Another thing to watch is the price action of Bitcoin. As of writing on Thursday, BTC is stuck in a declining range between its 10 and 21 EMAs. This could potentially be a dangerous area if it continues to struggle to surpass the 10EMA. To me, BTC looks more like a cup+handle than it looks like a topping pattern. If you are unsure what a cup+handle pattern is, check out my description of it at the bottom of the Week 10 newsletter. With both Bitcoin and the traditional market indexes near highs, this is a potentially huge opportunity for our crypto-exposed stocks.
In my opinion my top crypto-exposed names are mostly unchanged from last week: HUT, SI, COIN and MARA are still performing well. I would also add BITQ to this list. There are a couple other names to be watching too.
VYGVF: Voyager Digital had a huge day Thursday up almost 37% on +475% volume. This is on news of Mark Cuban and the Dallas Mavericks signing a 5 year partnership with Voyager. Anytime we see price up on massive volume it’s something we should keep an eye on. It should be noted that VYGVF has been in a downtrend for almost 7 months. Stocks that bounce while in a downtrend are much more likely to see gains sold as people who’ve held it downwards see an opportunity to get out of some of their stock. This is why I consider this a stock to watch, not something I’m ready to be buying yet.

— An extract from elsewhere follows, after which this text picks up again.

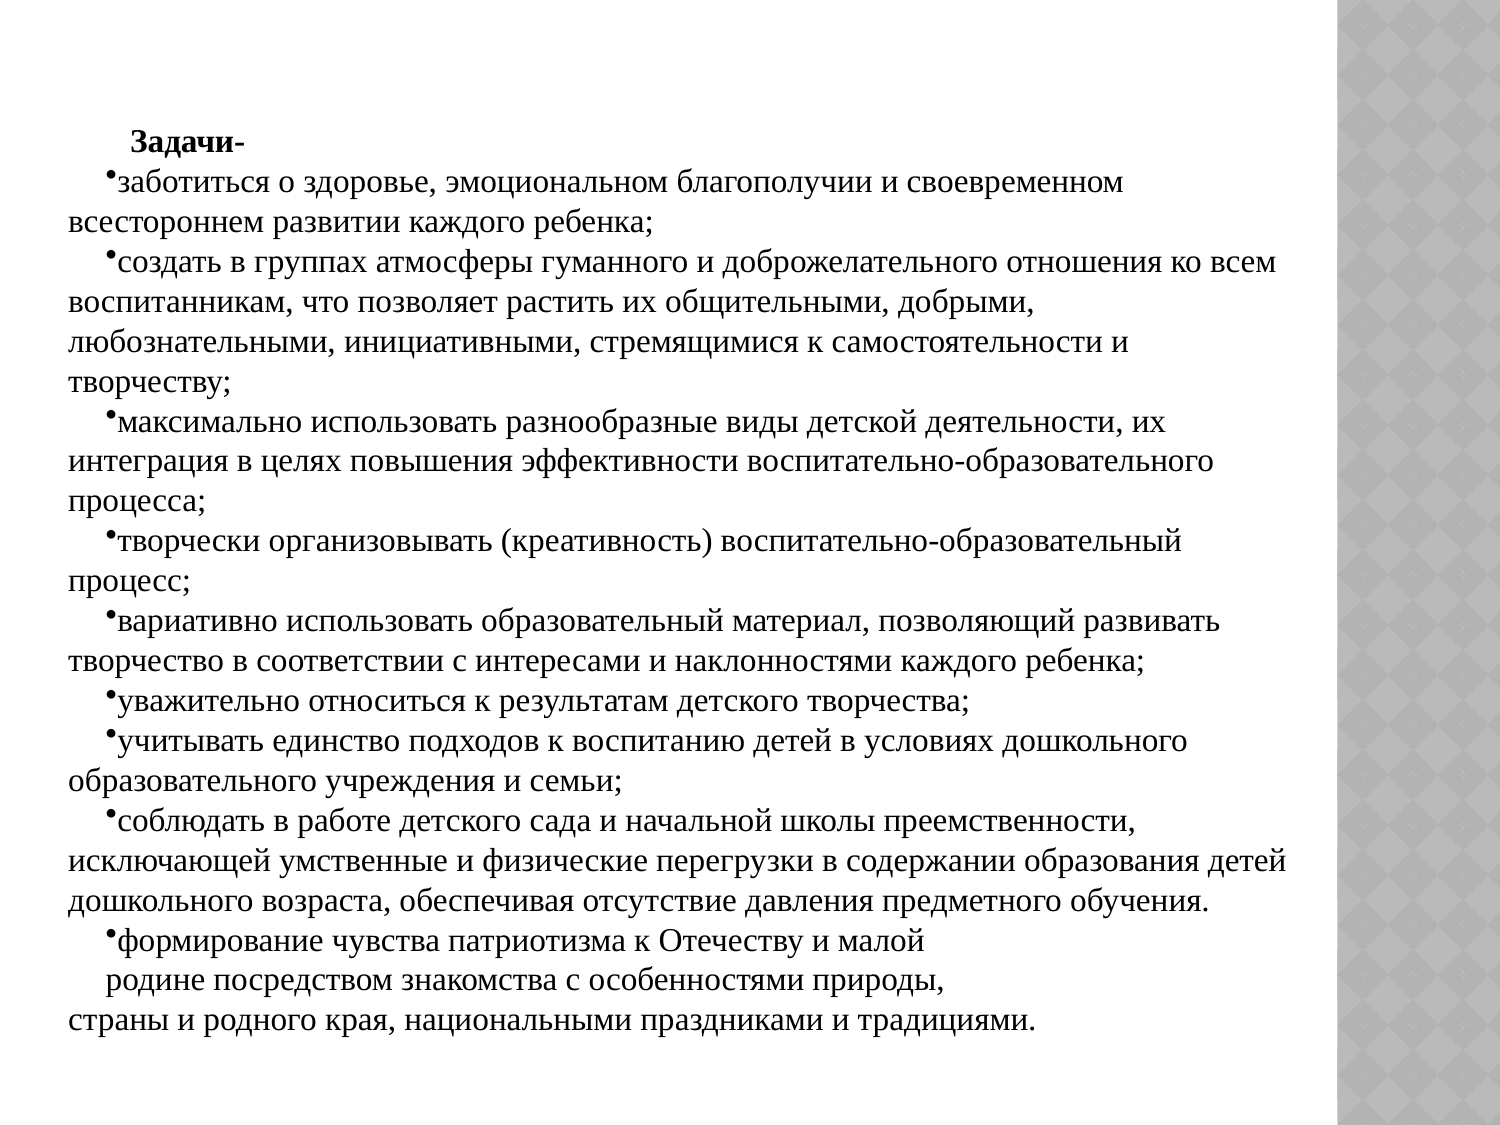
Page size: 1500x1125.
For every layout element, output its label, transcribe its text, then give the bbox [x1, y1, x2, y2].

BRPHF: Galaxy Digital also has had a huge week, up 46% on the week as of the time of writing. Thursday, BRPHF was up 17% on +147% volume. There were a variety of bullish news articles posted about Galaxy this week. But basing investing decisions on news stories is a losing game, yet I do find it beneficial to know what’s going on in the company. At the end of the day, price is what pays. Big price increases on volume is a sign of institutional accumulation. I wouldn’t want to be buying here as it's already up huge on the week and is now extended. This is something I’m watching to form a buyable continuation pattern.